### TASK 1
Format the rows of the dataset excerpt below as a numbered list, leaving out blank lines. Include everything from the first row down to the row containing "Identify the document", with both of those rows included.

────────

Lastly, the Central City Association of Los Angeles (CCA) plays a lead role in influencing policy and legislation. Unlike other state legislatures, California bills can be sponsored by organizations. Recently, CCA has sponsored numerous bills on adaptive reuse.  

The Los Angeles City Planning department is well versed in adaptive reuse, having established an Adaptive Reuse Ordinance (ARO) in 1999 to facilitate conversions downtown and in adjacent historic neighborhoods. In the following two decades, the city added 12,000 new housing units through adaptive reuse in the neighborhoods covered by the original ARO. To expand the impact of the program, Los Angeles passed a revised ARO in 2024, and the city is now attempting to evolve its building codes to remove remaining procedural barriers to office-to-residential conversion. The city hopes that office-to-residential conversion can be one of many tools used to address the regional housing crisis.

────────

### TASK 2
Resume the passage above on adaptive reuse in Los Angeles, picking up after its final sentence.

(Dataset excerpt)

────────

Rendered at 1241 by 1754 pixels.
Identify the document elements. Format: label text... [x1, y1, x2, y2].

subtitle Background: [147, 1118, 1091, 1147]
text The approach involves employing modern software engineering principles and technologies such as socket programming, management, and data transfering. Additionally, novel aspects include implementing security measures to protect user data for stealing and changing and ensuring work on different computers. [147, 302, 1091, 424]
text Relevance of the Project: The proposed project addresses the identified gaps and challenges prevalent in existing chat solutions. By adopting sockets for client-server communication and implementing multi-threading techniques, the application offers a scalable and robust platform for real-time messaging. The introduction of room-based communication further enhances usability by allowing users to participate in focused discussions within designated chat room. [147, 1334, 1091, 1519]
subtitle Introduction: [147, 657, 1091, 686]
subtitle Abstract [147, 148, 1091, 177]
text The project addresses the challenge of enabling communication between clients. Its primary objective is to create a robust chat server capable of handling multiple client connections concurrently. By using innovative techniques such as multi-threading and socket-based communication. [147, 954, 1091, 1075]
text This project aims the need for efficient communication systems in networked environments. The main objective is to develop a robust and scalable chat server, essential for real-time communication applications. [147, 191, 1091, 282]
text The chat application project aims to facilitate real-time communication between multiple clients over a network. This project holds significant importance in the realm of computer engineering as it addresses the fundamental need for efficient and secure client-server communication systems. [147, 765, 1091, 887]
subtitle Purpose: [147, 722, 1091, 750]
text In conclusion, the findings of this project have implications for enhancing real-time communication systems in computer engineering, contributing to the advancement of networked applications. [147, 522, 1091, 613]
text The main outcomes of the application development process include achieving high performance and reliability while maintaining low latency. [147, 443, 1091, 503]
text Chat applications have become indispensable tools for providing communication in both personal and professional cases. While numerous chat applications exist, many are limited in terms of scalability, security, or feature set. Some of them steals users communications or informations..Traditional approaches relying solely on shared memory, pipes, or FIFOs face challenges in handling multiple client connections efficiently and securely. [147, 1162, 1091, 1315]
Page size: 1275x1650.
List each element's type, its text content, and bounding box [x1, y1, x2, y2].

────────

### EXERCISE RESPONSE 1
1. Rendered at 1241 by 1754 pixels.
2. Identify the document elements. Format: label text... [x1, y1, x2, y2].

### EXERCISE RESPONSE 2
According to the 2021-2029 Housing Element, while Los Angeles has already met its overall regional Housing Needs Assessment of 82,002 units for 2013 to 2021, it is not on track to produce enough housing in the affordable lower- and moderate-income categories.  

Everybody likes adaptive reuse. Even NIMBYs are fine with adaptive reuse because it's kind of status quo, more or less, right?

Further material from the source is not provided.